Start of Given records
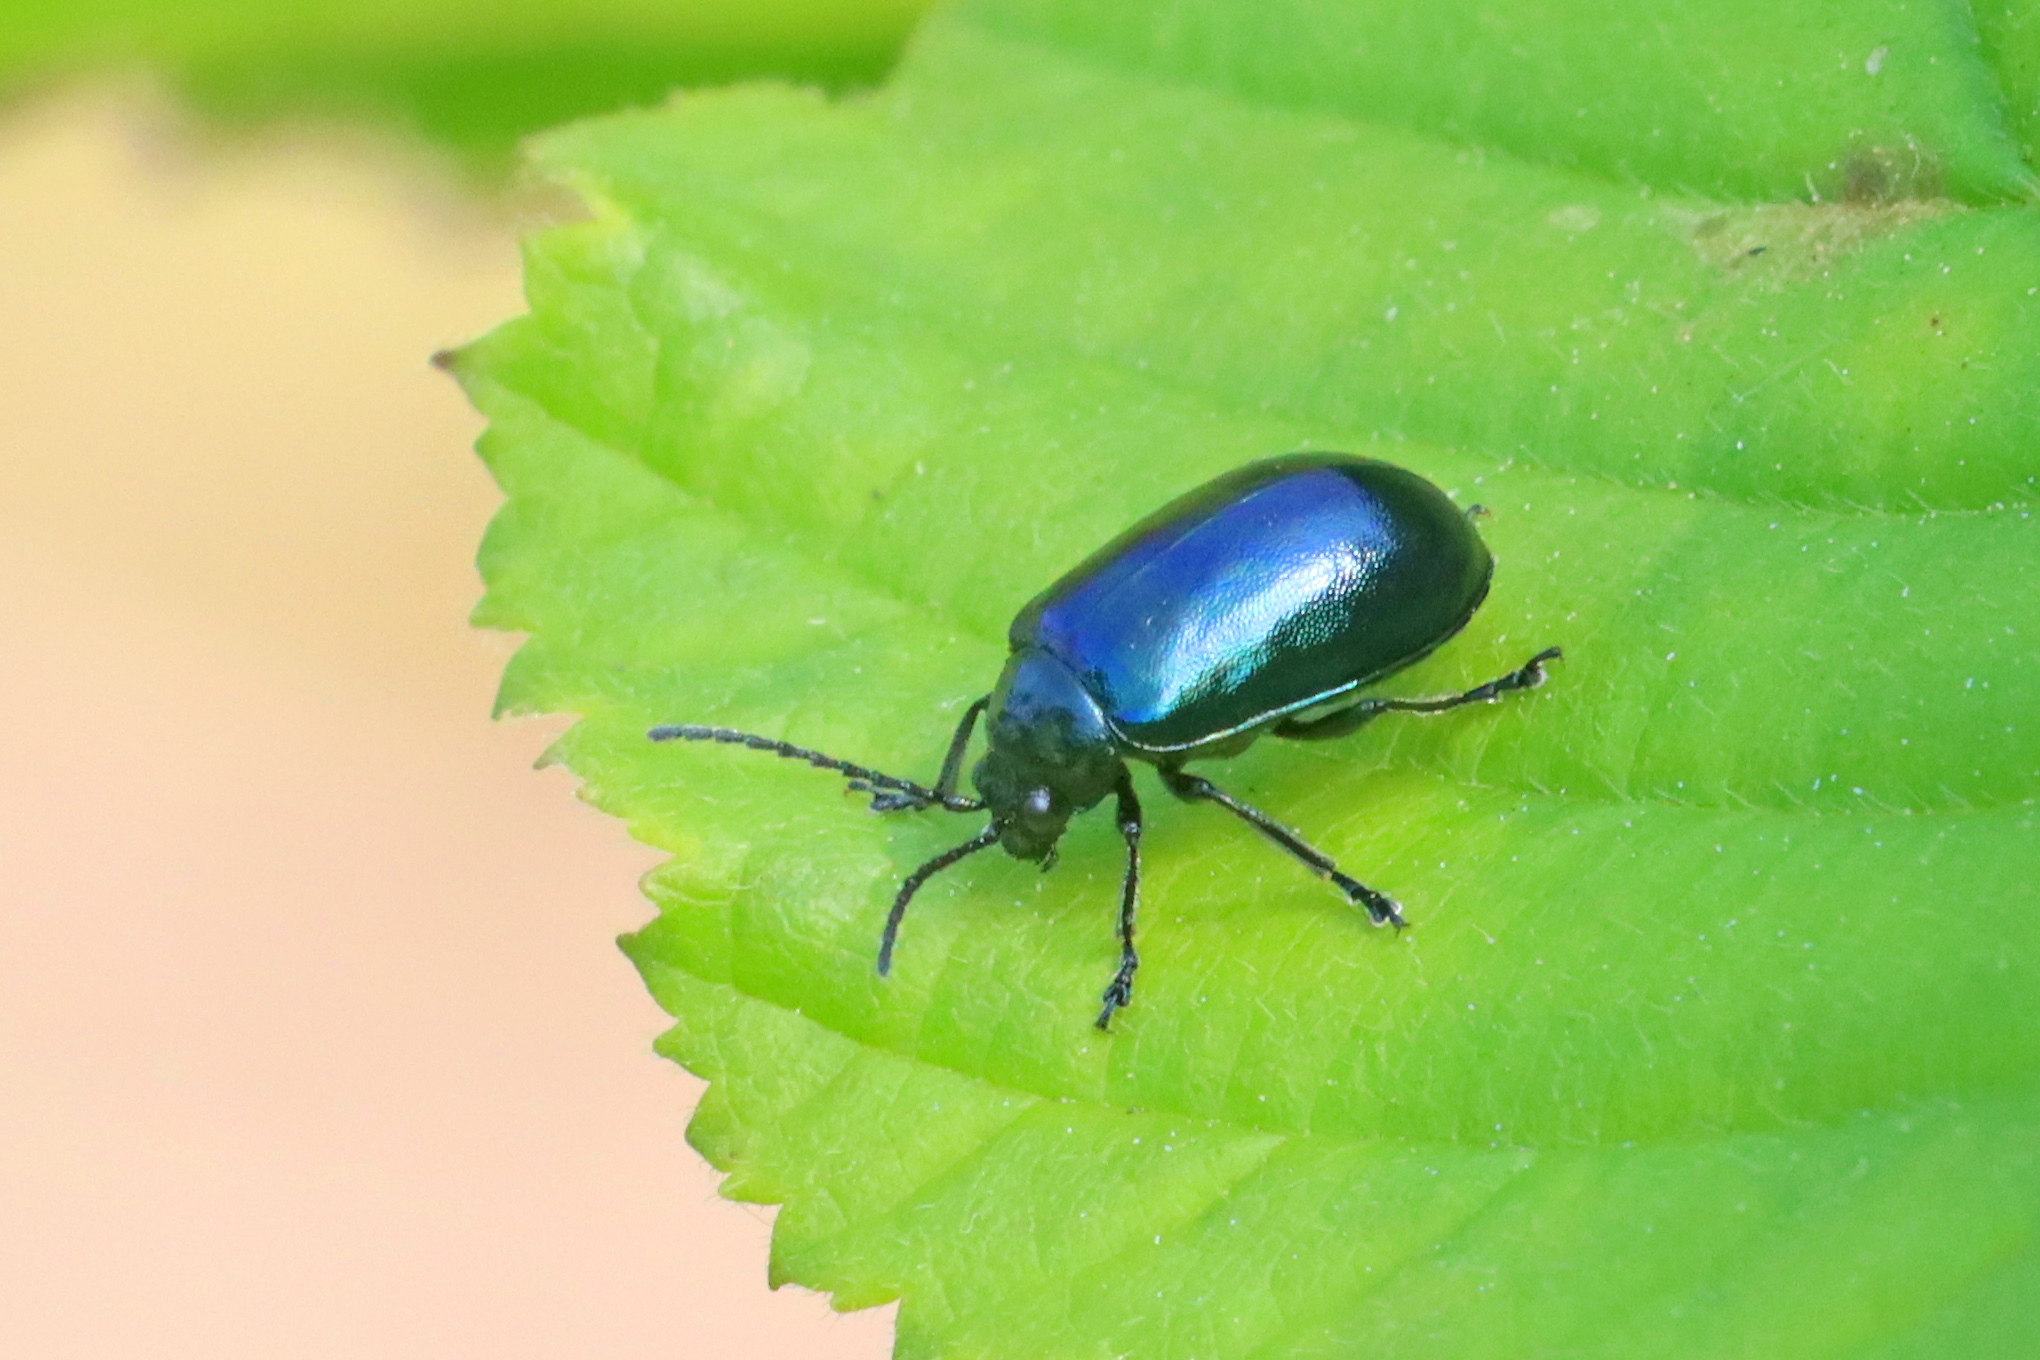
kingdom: Animalia
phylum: Arthropoda
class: Insecta
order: Coleoptera
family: Chrysomelidae
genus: Agelastica
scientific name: Agelastica alni
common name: Alder leaf beetle
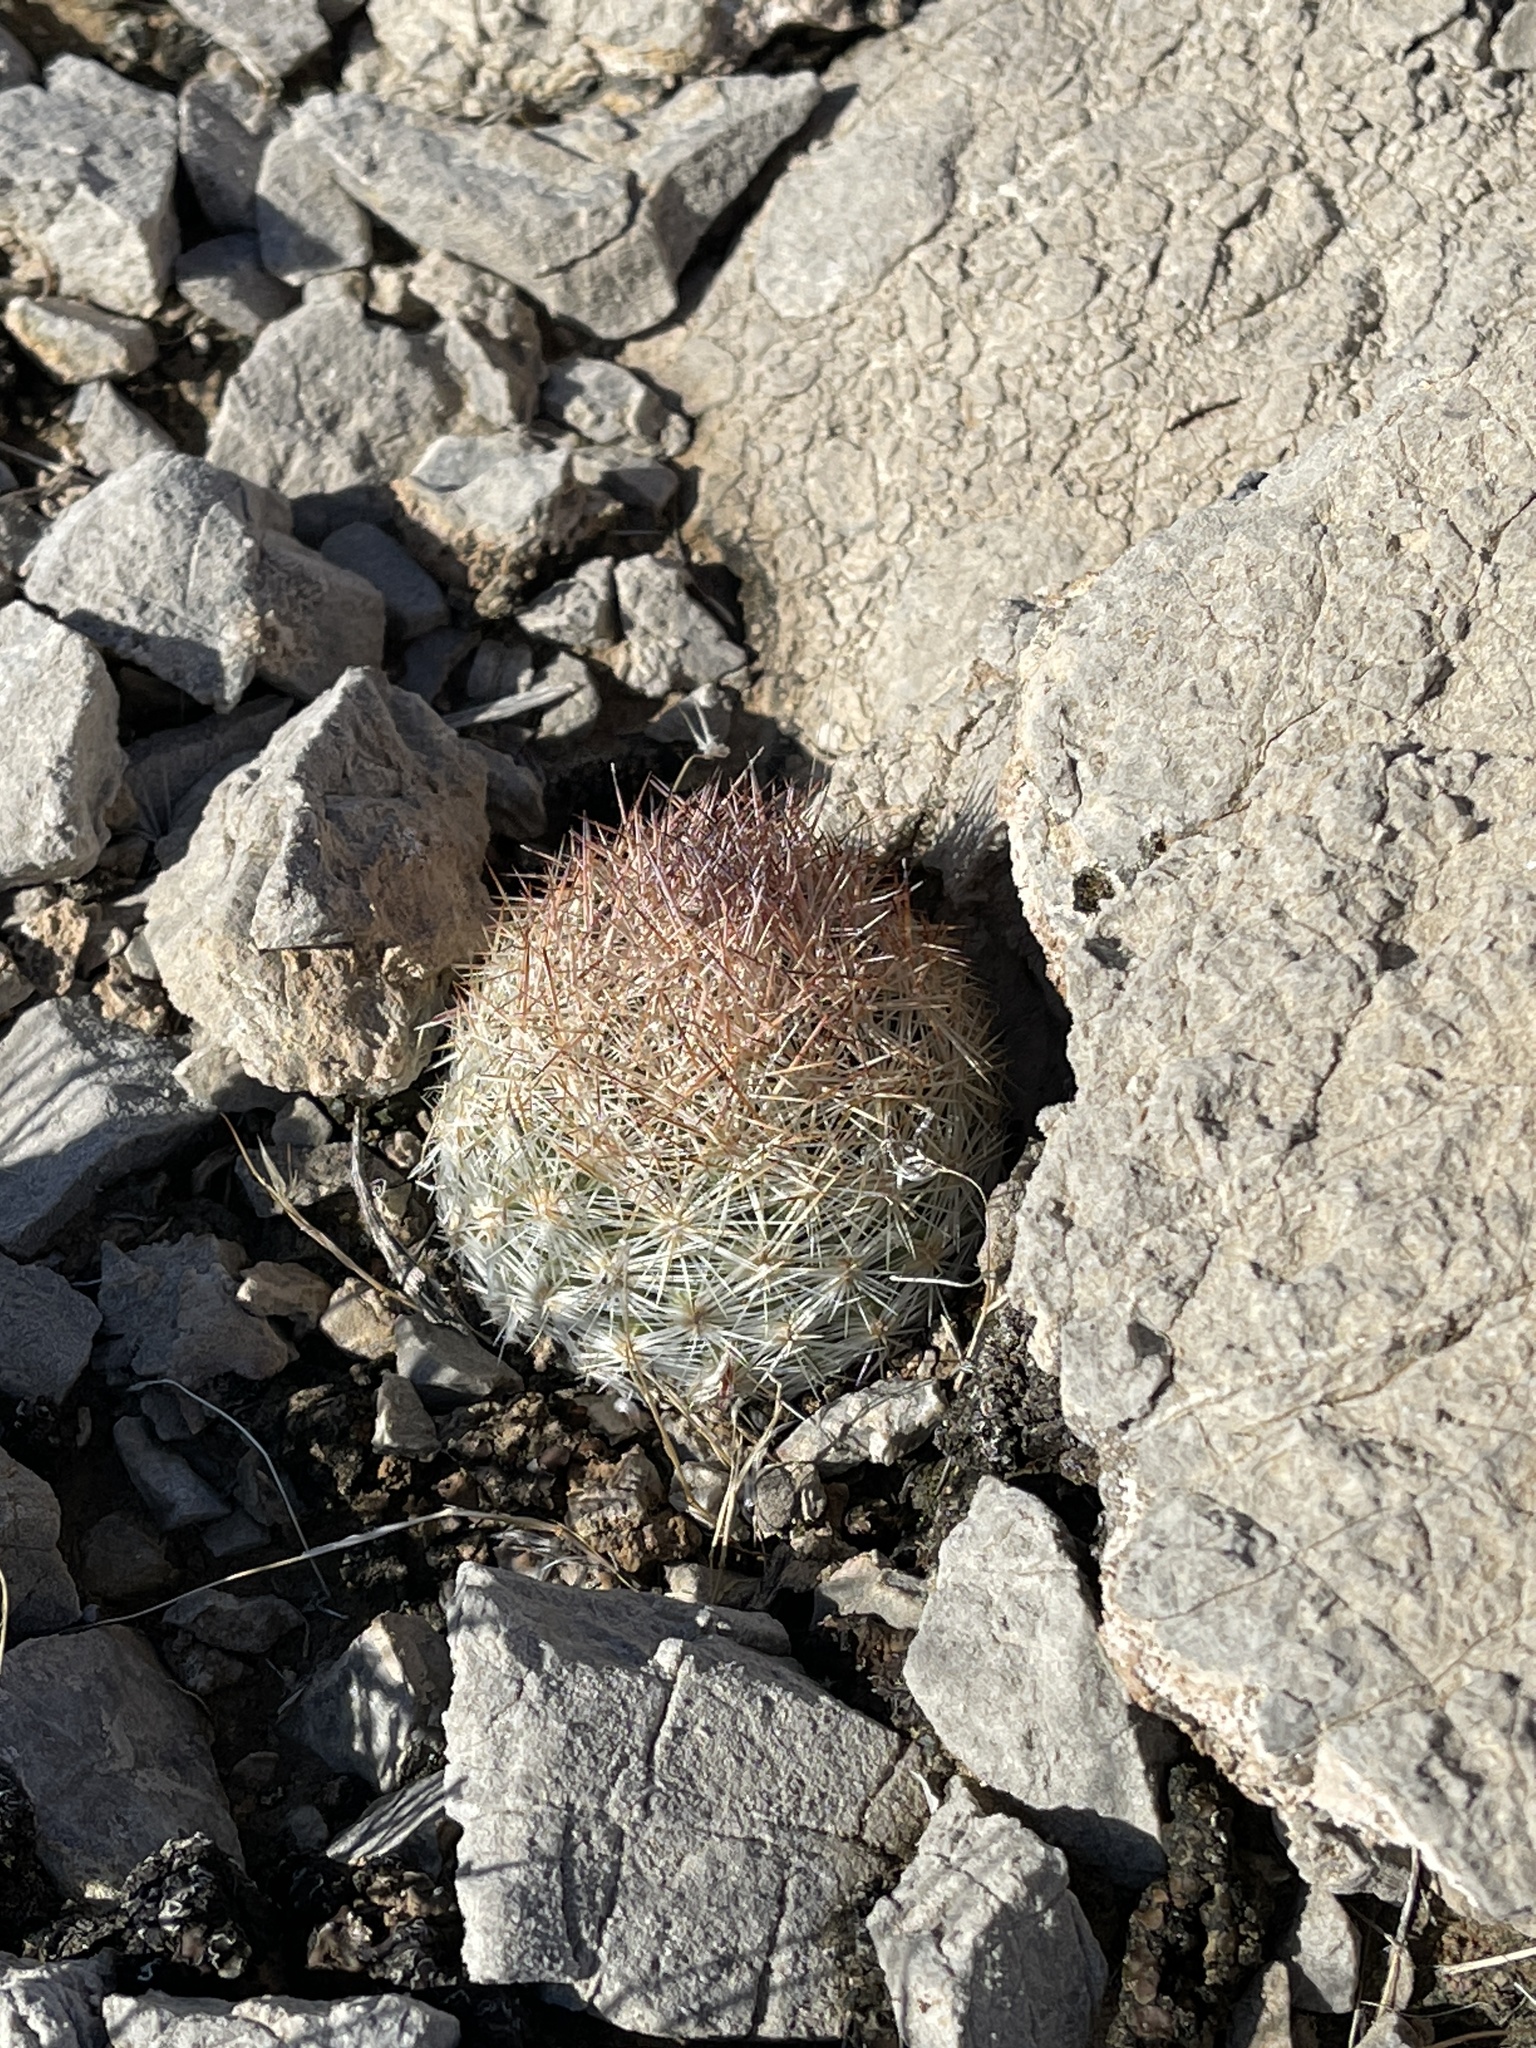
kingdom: Plantae
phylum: Tracheophyta
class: Magnoliopsida
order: Caryophyllales
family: Cactaceae
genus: Pelecyphora
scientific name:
End of Given records
Task to carry out:
Swap every "scientific name" for "species" and reproduce the entries with no other change. Omit the pictures from your answer.

Exercise result:
kingdom: Animalia
phylum: Arthropoda
class: Insecta
order: Coleoptera
family: Chrysomelidae
genus: Agelastica
species: Agelastica alni
common name: Alder leaf beetle
kingdom: Plantae
phylum: Tracheophyta
class: Magnoliopsida
order: Caryophyllales
family: Cactaceae
genus: Pelecyphora
species:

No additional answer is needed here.